● Work instructions
Could every line of the listing be output exactly, with the pictures skipped?

──────────────────────────────

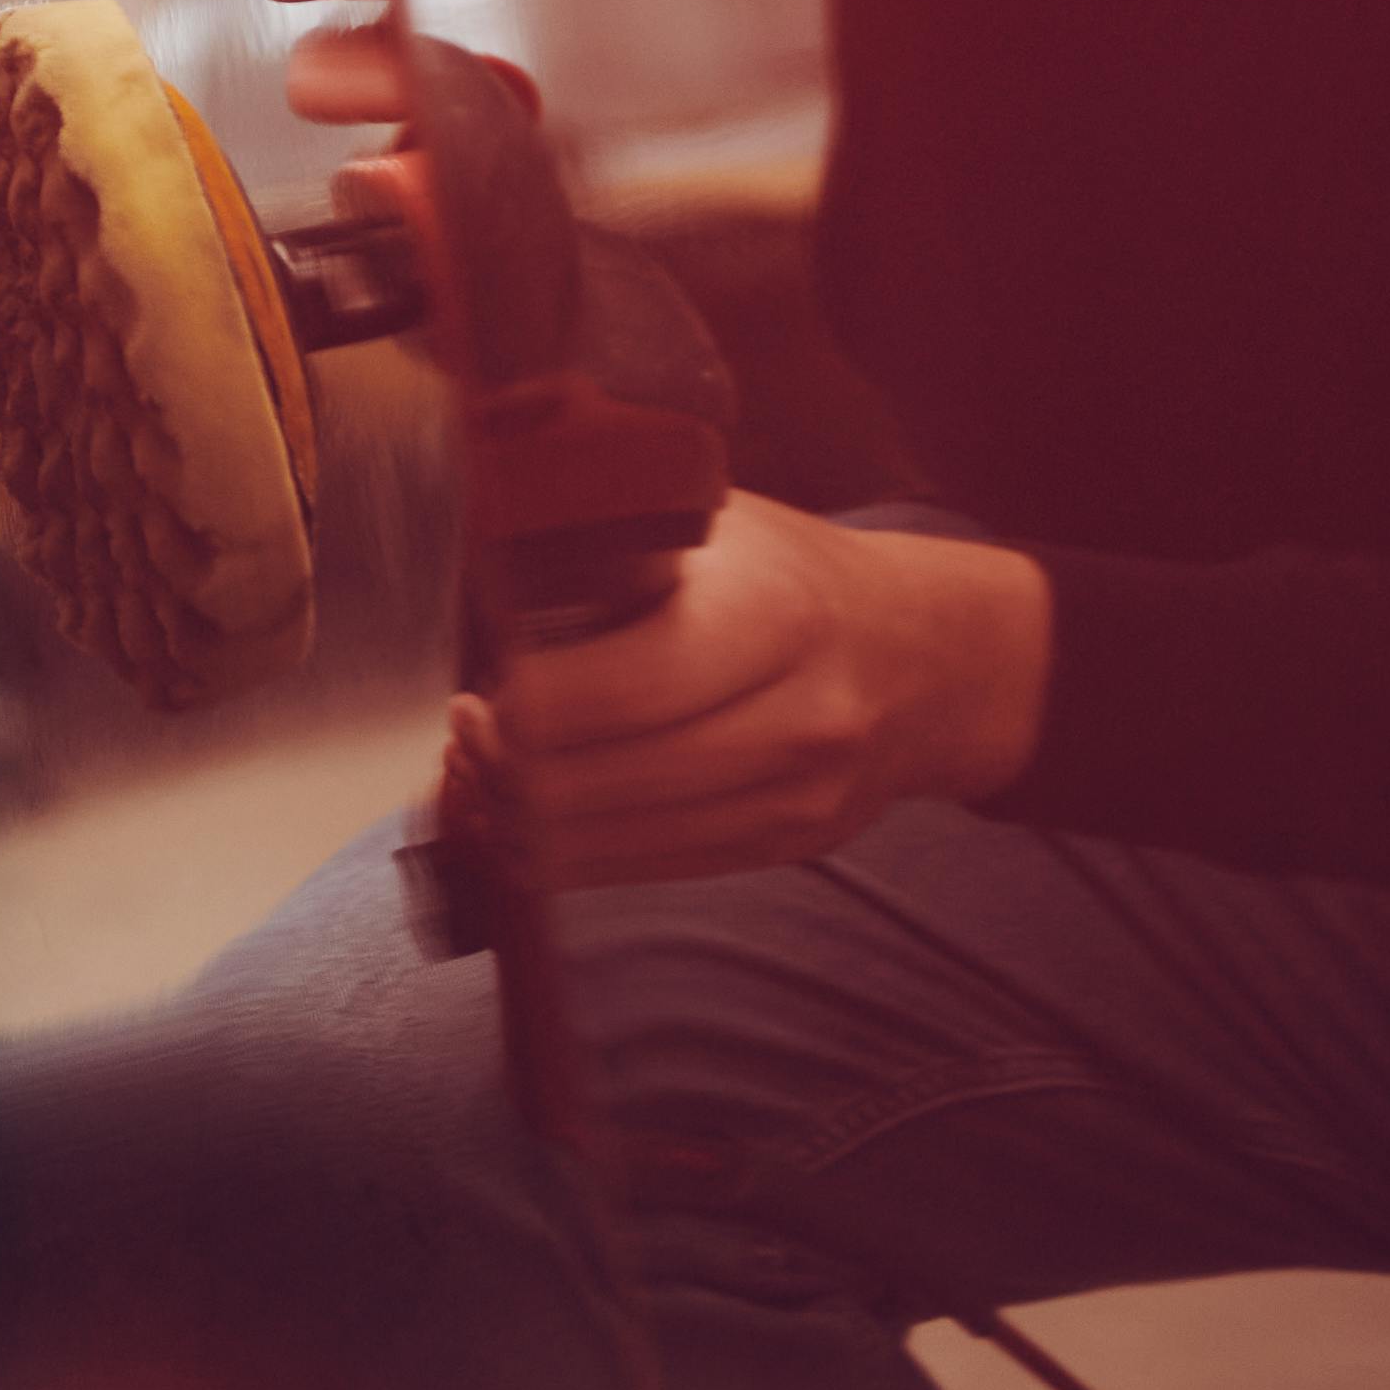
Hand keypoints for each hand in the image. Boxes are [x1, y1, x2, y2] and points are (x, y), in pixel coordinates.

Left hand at [466, 496, 1048, 888]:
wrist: (924, 656)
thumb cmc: (788, 573)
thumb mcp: (712, 520)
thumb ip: (608, 538)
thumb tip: (482, 562)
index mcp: (773, 617)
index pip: (615, 694)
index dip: (521, 709)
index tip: (473, 692)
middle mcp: (797, 720)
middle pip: (604, 783)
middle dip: (509, 770)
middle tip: (465, 736)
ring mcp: (798, 798)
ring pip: (615, 843)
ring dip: (527, 819)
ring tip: (487, 773)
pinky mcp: (785, 847)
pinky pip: (647, 869)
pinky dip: (572, 852)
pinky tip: (534, 813)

──────────────────────────────

● Task response
Hand keypoints for each hand in the image. Boxes are [x1, y1, x2, y2] and points are (x, y), in pixel coordinates.

Left hand at [466, 496, 1048, 888]:
wrist: (924, 656)
thumb cmc: (788, 573)
thumb mcp: (712, 520)
thumb ip: (608, 538)
thumb tip: (482, 562)
index mcp: (773, 617)
index pip: (615, 694)
index dip: (521, 709)
index tip: (473, 692)
middle mcp: (797, 720)
middle pip: (604, 783)
middle dip: (509, 770)
middle tip: (465, 736)
ring mcp: (798, 798)
ring pip: (615, 843)
ring dip: (527, 819)
ring tip: (487, 773)
pinky mcp: (785, 847)
pinky pip: (647, 869)
pinky dip: (572, 852)
pinky tip: (534, 813)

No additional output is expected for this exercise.